In Previous Years Questions
HDFS is a distributed file system designed to store and manage large data sets across a cluster of machines.
It adopts a simple but effective approach to data storage:
1. Data Splitting
- Large files are broken down into fixed-size blocks, typically 64MB or 128MB.
- This partitioning enables parallel processing, where each block can be processed independently across different nodes in the cluster.
2. Block Replication
- Each data block is replicated across multiple nodes in the cluster, ensuring data availability even if one node fails.
- Replication factor is configurable, allowing for a balance between data redundancy and storage efficiency.
3. Metadata Management
- The NameNode acts as the central authority, storing metadata about all files and blocks in the system.
- This metadata includes block locations, replication factors, and file permissions.

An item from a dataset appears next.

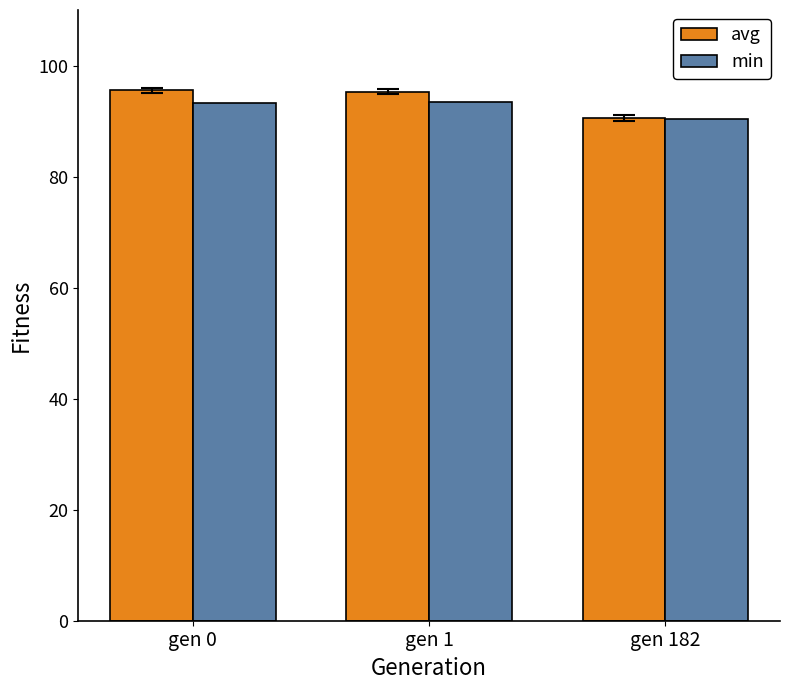

Which category has the lowest value in the avg series?

gen 182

- The DataNodes store the actual data blocks and report their health status to the NameNode.
4. Data Read and Write Operations
- Clients interact with the NameNode to locate the desired data blocks.

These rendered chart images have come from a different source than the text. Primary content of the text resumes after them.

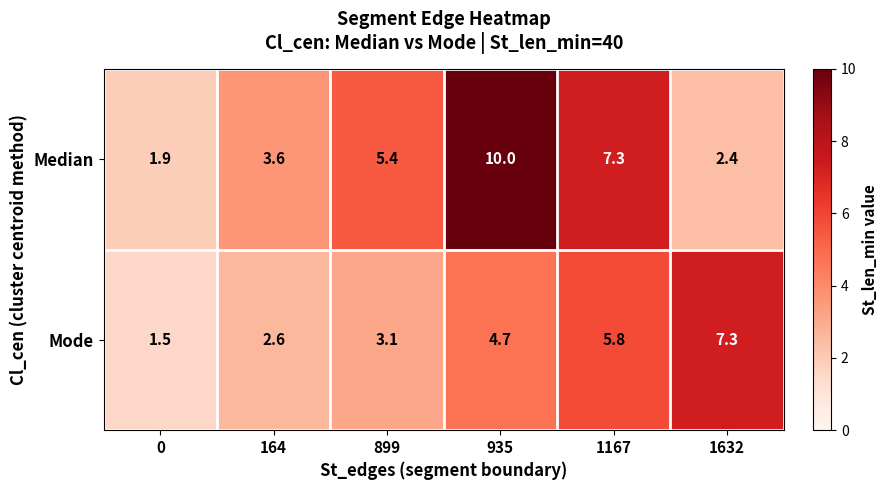

Count the number of categories in the chart.

6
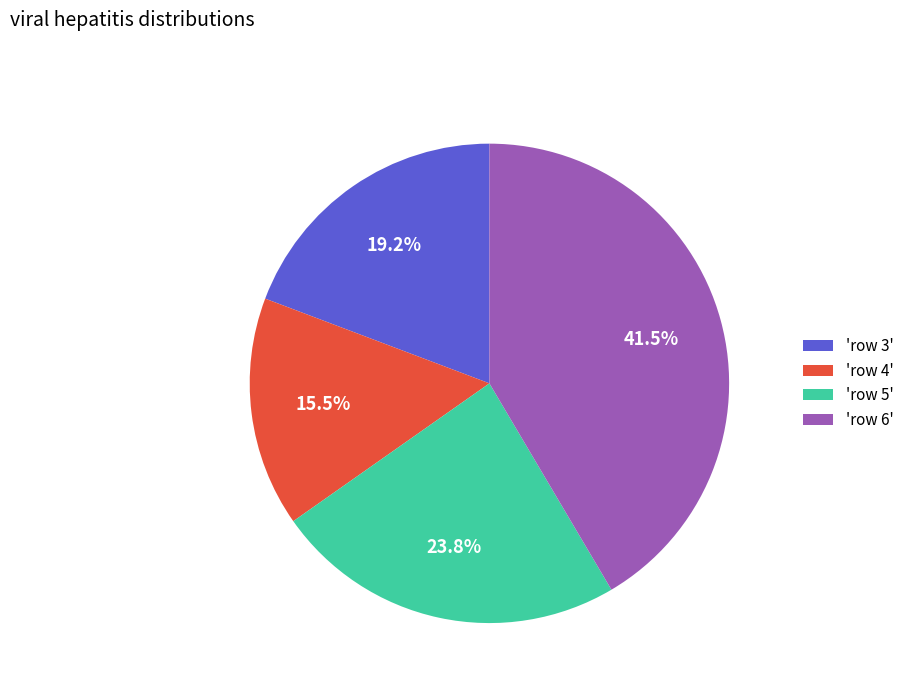

Approximately how many times larger is the value at 'row 5' compared to 'row 4'?

1.5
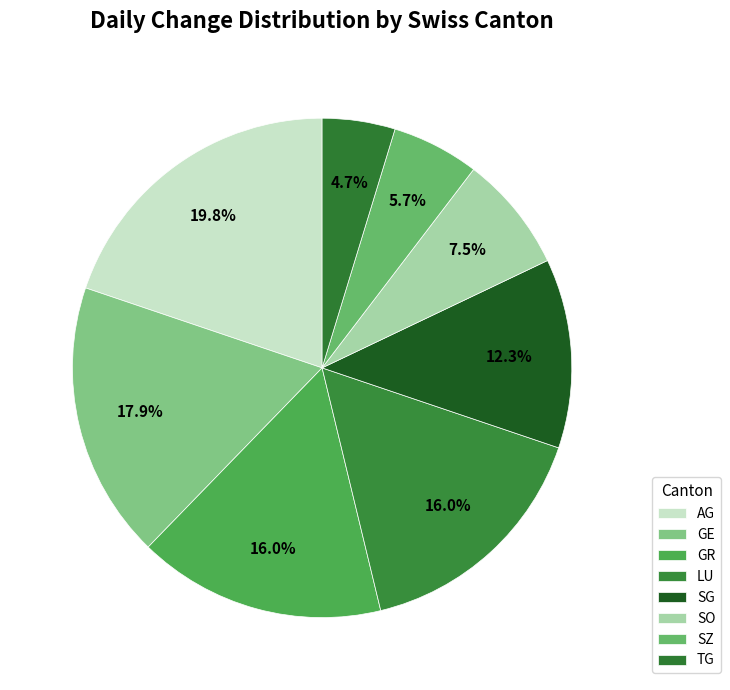

Which category has the smallest portion of the pie?

TG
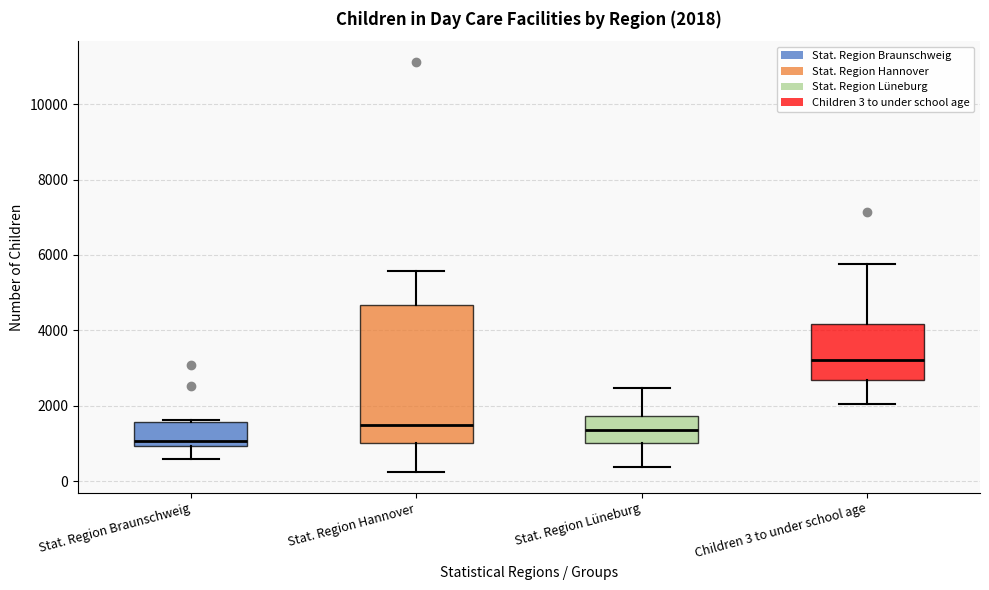

Which box has the highest median line?

Children 3 to under school age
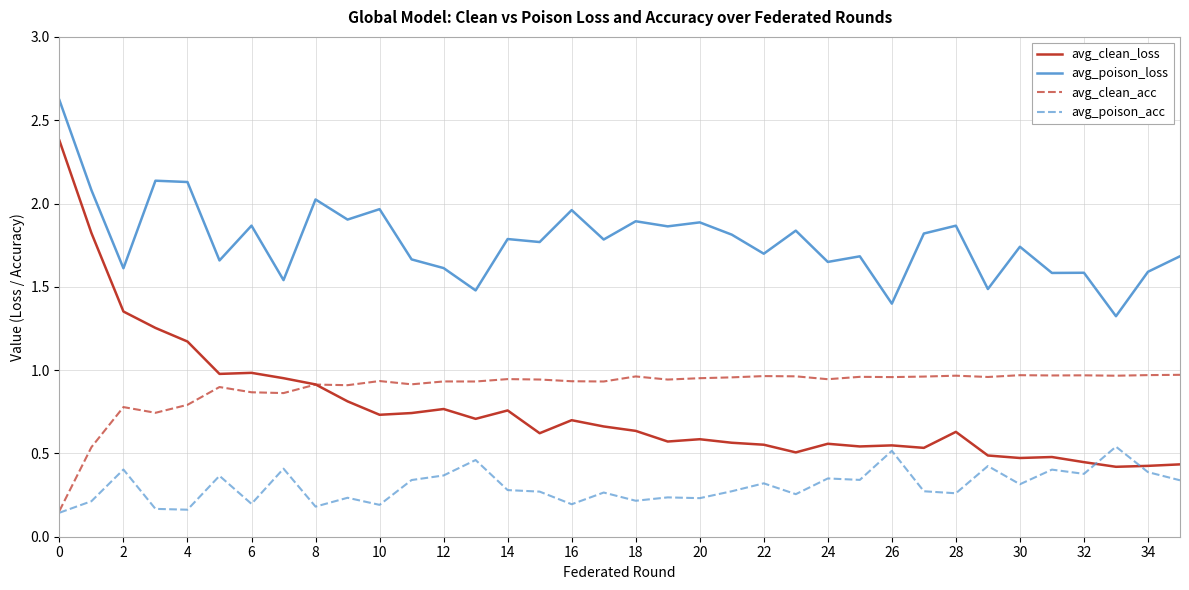

In avg_clean_loss, how many points are lower than both neighbors (excluding endpoints)?

10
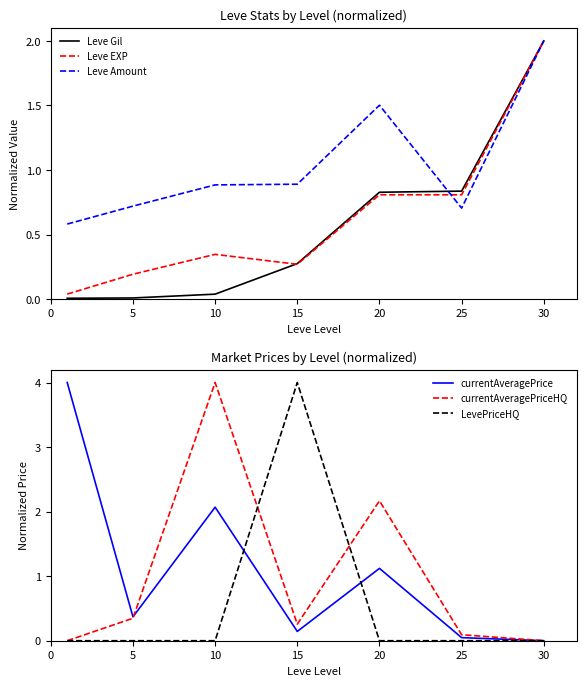

Is it true that Leve Amount equals 0.7 at 25?

True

- The NameNode directs the client to the DataNodes where the blocks are located.
- Clients can then read or write data directly to the DataNodes.
Example
Imagine you want to store a 1GB file containing weather data in HDFS.

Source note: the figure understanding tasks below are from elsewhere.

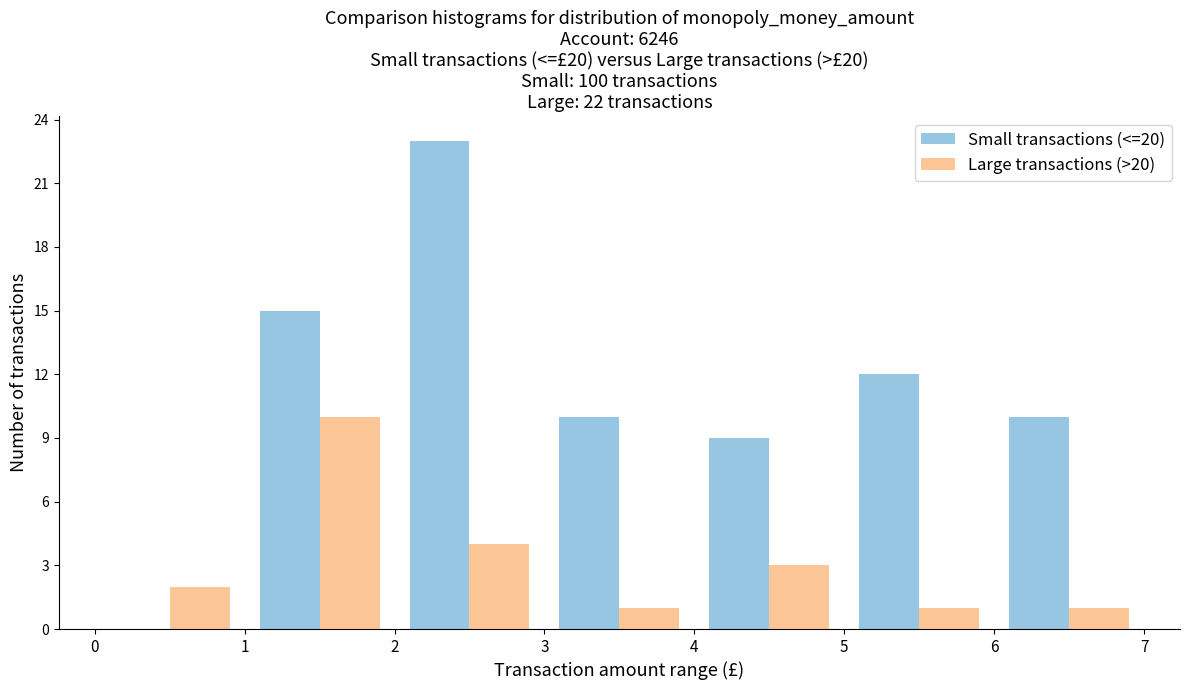

Reading left to right, transcribe this chart: for each range on the x-axis, give the height of each series' bar. The values are not printed on the chart, so give them approximately, as read against the axis.

0 to 1: Small transactions (<=20)=0	Large transactions (>20)=2
1 to 2: Small transactions (<=20)=15	Large transactions (>20)=10
2 to 3: Small transactions (<=20)=23	Large transactions (>20)=4
3 to 4: Small transactions (<=20)=10	Large transactions (>20)=1
4 to 5: Small transactions (<=20)=9	Large transactions (>20)=3
5 to 6: Small transactions (<=20)=12	Large transactions (>20)=1
6 to 7: Small transactions (<=20)=10	Large transactions (>20)=1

The process would be as follows:
- File Splitting: The file is split into 16 blocks of 64MB each.
- Block Replication: Each block is replicated 3 times across different DataNodes in the cluster.
- Metadata Management: The NameNode stores the information about the file, including the block locations and replication factors.
- Data Storage: Each DataNode stores three copies of each block, resulting in a total of 48 blocks stored across the cluster.